The bread basket is then served – a deliberate move to prevent diners from feeling too stuffed at the start – with Turkish flat bread, German sourdough, orange brioche and charcoal-oven focaccia, all freshly baked at the kitchens of The Banjaran Hotsprings Retreat. These breads are then joined by roasted cauliflower soup offering aromas of earthy goodness, slices of Hokkaido scallop, topped with Sevruga caviar and 23k edible gold leaf. Sevruga caviar comes from sturgeon of the same name, a small species found in Eurasia and native to the Aegean, Caspian and Black sea basins and its caviar pearls are distinctive for being a lot darker, and finely grained, with a unique salted tinge.
For the main, a level of invention and lots of preparation serves up homemade uni pasta with sea urchin butter, fresh sea urchin, shaved bottarga and the magnificent Beluga caviar – an umami explosion. The linguine-styled pasta is made with sea urchin paste and sea urchin butter (sea urchin folded into French butter). On top of this, you find the sea urchin and delicious bottarga, shaved in front of you.

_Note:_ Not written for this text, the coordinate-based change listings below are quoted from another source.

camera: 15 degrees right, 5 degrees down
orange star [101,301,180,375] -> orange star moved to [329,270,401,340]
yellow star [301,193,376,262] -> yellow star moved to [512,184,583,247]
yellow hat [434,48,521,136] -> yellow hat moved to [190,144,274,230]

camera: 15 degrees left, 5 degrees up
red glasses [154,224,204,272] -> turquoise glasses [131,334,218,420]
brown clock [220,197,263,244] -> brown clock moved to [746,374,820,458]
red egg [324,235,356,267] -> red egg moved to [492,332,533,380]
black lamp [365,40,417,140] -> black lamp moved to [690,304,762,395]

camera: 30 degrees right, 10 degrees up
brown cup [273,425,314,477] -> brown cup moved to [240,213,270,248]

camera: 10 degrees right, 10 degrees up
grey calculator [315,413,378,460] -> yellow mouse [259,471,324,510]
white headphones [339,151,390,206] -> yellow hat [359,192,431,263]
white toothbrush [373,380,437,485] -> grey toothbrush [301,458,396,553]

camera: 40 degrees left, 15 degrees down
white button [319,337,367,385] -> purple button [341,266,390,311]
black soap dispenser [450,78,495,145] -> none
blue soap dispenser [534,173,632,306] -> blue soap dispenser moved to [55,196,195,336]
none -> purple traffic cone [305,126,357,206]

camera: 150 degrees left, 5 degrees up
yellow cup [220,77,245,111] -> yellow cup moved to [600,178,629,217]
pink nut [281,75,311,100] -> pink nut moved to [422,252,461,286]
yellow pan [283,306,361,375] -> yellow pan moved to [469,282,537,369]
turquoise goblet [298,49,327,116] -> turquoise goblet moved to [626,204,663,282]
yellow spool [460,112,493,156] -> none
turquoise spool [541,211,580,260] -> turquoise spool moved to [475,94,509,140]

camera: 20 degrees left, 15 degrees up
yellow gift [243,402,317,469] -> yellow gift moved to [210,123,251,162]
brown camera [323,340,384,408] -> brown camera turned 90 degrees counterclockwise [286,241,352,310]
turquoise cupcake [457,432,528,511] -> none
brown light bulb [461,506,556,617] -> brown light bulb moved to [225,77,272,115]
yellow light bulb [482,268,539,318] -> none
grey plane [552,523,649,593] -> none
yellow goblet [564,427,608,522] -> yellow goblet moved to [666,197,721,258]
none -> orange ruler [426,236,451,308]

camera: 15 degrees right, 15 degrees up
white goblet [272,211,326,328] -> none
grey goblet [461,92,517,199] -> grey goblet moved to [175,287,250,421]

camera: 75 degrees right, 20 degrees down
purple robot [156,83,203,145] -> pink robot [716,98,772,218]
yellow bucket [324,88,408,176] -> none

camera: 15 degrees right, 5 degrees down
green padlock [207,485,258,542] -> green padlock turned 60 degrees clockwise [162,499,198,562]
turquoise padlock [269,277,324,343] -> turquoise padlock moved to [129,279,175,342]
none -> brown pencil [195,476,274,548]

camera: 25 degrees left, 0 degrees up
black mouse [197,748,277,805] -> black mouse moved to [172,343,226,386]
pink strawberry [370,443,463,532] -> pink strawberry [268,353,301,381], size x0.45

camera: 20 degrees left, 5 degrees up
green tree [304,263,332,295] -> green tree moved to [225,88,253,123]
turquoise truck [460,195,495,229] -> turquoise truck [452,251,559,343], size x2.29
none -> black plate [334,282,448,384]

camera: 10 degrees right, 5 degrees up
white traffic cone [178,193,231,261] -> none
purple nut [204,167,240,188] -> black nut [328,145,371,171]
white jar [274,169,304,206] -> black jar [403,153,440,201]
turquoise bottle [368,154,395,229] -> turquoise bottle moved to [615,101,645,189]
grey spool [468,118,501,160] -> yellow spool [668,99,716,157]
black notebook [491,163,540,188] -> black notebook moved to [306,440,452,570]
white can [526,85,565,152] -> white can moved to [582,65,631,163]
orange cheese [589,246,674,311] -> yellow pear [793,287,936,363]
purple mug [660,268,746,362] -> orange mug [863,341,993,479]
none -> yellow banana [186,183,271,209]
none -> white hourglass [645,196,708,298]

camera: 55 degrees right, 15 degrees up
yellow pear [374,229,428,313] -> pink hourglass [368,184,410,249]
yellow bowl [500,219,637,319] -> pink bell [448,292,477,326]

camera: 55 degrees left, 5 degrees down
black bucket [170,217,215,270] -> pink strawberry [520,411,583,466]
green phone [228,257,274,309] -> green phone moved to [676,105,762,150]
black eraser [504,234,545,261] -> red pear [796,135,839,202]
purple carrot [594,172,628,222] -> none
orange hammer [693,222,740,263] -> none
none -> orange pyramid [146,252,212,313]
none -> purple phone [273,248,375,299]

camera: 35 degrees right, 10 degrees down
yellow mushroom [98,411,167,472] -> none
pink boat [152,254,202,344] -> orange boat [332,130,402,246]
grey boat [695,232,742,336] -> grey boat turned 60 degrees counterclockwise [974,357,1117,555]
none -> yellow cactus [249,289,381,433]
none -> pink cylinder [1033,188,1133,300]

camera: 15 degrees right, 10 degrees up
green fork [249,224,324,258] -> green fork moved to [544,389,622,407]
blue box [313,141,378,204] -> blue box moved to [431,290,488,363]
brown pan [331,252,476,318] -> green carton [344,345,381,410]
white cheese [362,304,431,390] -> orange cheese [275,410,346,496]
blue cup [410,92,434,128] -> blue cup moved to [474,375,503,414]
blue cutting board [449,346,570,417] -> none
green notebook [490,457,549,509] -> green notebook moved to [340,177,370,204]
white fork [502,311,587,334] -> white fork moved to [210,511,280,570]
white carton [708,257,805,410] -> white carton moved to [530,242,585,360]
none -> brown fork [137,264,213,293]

This course’s highlight is the Beluga caviar, a velvety, buttery sensation which bursts easily in the mouth because of its thin membrane. The Beluga sturgeon, which originates from the Caspian sea, the world’s largest saltwater lake, is the most prized of all – fetching prices of RM100,000 per kilo.
It took the kitchen team a few months to decide on the right finish to the meal. Ultimately, through various taste tests, the choice of dessert is a jelly of brut champagne and Ossetra caviar, leaving you with a tingle of floral, fruity notes mingled with the caviar’s nutty, salty flavours. All in, over 15 grammes of caviar – equivalent to half of a standard tin – are used in this decadent expression of the ingredient in focus, caviar. In keeping with the origins of Jeff’s Cellar as a perfect place to store wines, you may also find the perfect pairing to this meal in the restaurant’s well-stocked wine collection. A Dom Perignon vintage is the chef’s recommendation, with its pure-crisp base of silky fruit allowing for the caviar’s subtler flavours to develop.